What does the so refer to? Does it refer to Jesus’ example or does it refer to a loving God who disciplines us for our good? Does it matter? For me it doesn’t. We have many reasons, more than we can count if we really thought about it, to want to finish the race.
So don’t sit around on your hands! No more dragging your feet! Clear the path for long-distance runners so no one will trip and fall, so no one will step in a hole and sprain an ankle. Help each other out. And run for it! (Hebrews 12:12,13 MSG)
Peterson’s paraphrase in The Message is not word for word accurate, but I think it captures the sense of what the author is trying to communicate. We are in a race, but it is a very strange race. The goal is not winning but finishing. I will never run a marathon. I can walk at 4 miles per hour for 30 minutes, but at that rate it would take me over 6.5 hours to finish. That assumes that I could keep up that pace for 6.5 hours. That just isn’t on my list of things I want to accomplish. I do want to finish the spiritual race and writer tells me I’ll probably need help. So, will you.
There are two threats to avoid. The first will discourage us and has caused many to stop running. The second will distract us and cause us to choose a different race.

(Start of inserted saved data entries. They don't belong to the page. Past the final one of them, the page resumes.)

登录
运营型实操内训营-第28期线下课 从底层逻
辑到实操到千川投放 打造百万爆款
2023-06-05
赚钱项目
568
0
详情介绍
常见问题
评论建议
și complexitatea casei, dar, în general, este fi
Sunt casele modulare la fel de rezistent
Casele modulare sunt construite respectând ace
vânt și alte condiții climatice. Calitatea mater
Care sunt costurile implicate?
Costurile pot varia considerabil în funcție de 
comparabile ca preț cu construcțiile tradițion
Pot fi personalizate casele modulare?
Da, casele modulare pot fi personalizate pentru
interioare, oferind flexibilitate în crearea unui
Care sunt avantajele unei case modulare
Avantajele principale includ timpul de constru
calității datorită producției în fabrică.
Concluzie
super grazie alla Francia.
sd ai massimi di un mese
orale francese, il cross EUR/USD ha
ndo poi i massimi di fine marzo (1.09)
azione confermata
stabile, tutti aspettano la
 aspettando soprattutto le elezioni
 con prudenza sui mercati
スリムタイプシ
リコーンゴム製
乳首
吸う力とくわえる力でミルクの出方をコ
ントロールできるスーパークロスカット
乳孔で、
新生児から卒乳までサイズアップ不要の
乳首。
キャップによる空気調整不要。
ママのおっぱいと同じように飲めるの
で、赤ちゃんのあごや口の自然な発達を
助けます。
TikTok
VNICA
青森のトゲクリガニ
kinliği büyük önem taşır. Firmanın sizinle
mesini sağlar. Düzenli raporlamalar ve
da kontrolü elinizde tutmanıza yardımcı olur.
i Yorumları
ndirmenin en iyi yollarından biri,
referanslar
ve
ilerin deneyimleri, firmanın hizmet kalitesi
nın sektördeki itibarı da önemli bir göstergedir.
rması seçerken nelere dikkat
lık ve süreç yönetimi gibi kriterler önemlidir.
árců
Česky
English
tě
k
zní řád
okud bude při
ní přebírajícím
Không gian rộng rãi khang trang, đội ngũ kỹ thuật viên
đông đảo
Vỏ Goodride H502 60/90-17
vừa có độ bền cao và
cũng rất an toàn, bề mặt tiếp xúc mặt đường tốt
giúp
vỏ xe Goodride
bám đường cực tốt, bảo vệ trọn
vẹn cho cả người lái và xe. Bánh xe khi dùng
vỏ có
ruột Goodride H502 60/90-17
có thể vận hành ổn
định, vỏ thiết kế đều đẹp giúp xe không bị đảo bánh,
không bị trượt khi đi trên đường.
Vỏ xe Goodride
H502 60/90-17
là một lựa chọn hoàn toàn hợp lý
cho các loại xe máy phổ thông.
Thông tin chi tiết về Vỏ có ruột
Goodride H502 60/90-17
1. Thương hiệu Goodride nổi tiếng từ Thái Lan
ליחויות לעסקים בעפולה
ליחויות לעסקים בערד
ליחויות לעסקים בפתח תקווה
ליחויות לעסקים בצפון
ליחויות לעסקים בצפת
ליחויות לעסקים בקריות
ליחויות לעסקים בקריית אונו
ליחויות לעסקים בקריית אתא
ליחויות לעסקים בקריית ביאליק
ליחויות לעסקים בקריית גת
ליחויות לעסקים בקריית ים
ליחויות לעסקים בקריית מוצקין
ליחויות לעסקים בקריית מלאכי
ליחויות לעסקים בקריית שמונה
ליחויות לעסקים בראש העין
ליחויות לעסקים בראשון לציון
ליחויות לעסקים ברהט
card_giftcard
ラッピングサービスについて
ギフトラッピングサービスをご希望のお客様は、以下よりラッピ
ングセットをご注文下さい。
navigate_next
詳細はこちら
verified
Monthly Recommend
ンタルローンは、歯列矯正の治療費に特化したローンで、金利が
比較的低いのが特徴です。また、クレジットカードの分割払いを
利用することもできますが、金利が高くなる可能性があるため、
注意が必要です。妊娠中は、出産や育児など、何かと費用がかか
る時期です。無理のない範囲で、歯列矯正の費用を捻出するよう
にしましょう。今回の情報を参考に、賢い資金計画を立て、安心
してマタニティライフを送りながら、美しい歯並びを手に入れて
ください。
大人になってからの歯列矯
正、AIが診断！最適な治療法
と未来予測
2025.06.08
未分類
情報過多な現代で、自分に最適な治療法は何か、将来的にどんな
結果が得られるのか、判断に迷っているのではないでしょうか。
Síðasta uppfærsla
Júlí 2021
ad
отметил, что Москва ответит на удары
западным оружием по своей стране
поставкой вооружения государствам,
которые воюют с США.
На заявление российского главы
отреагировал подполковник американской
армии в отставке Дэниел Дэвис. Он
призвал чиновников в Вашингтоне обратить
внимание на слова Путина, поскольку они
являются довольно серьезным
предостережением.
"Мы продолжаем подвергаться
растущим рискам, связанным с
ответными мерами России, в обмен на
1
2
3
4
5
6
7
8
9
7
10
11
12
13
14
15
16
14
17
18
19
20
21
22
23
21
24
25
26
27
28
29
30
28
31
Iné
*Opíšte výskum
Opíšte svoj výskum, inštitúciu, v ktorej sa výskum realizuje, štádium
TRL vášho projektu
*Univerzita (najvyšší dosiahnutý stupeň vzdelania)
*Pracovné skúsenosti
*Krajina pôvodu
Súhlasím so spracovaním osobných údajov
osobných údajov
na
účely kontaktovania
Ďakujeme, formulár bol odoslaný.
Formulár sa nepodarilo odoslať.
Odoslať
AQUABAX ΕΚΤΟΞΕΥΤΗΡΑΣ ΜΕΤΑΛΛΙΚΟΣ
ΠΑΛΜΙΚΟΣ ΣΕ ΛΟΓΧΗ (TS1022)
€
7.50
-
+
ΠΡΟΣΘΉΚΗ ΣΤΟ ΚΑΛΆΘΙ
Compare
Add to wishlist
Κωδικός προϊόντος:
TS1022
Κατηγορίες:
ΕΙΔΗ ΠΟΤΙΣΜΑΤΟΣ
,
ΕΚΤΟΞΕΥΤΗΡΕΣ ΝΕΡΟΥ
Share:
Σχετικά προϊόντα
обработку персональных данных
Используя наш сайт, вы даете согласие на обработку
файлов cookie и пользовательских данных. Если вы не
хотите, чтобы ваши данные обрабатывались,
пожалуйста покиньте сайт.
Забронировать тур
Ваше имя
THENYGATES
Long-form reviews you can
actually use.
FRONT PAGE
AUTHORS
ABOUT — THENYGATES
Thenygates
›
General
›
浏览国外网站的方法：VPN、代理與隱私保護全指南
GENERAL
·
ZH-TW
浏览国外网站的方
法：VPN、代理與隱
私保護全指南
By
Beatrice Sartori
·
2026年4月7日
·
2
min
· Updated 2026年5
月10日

Everyone who has been a part of a church for any length of time has experienced the hurt that comes from sinners bumping into each other. Hurt too often becomes bitterness and bitterness divides people and discourages everyone as we fail to see the love of Christ at work. We are imperfect, and we do things to hurt each other all the time, even when we have the best of intentions. Isolating ourselves from one another is not the solution. Not only is it not Biblical, but it quickly leads to threat number two. The writer’s recommendation is to never let bitterness happen. This means being aware of the relational health of our fellow runners and a willingness to fight for relational healing when hurt occurs. Experience tells me that this takes intentional effort that doesn’t always work, but I have no doubt that the effort is worth it.
As hard as relational health is to maintain, I think this second threat is even harder for us. The threat is unholiness, falling for the temptations of the world, the flesh and the devil. We live in a world full of distractions. It is wonderful that most of you hold in your hand a device that gives you instant access to a wealth of information, including this blog. However, that same capability opens the door to a world of temptations of all sorts. Of course, it isn’t the smart phone that is the issue. It’s me. I have a fear of missing out and that leads me to justify choices that I know don’t keep me running the race toward heaven. We know we all have these temptations and the challenge is how do we help each other. Our culture says to mind our own business and that won’t help. Jesus says we are to love one another and that means we must mind each other’s business.
Here’s the questions for today. Do you have someone running this race with you that you have given permission to challenge a bad choice you’re about to make? Do you have someone you’re running this race with that you love enough that you would do anything to keep them from making a choice with negative eternal consequences?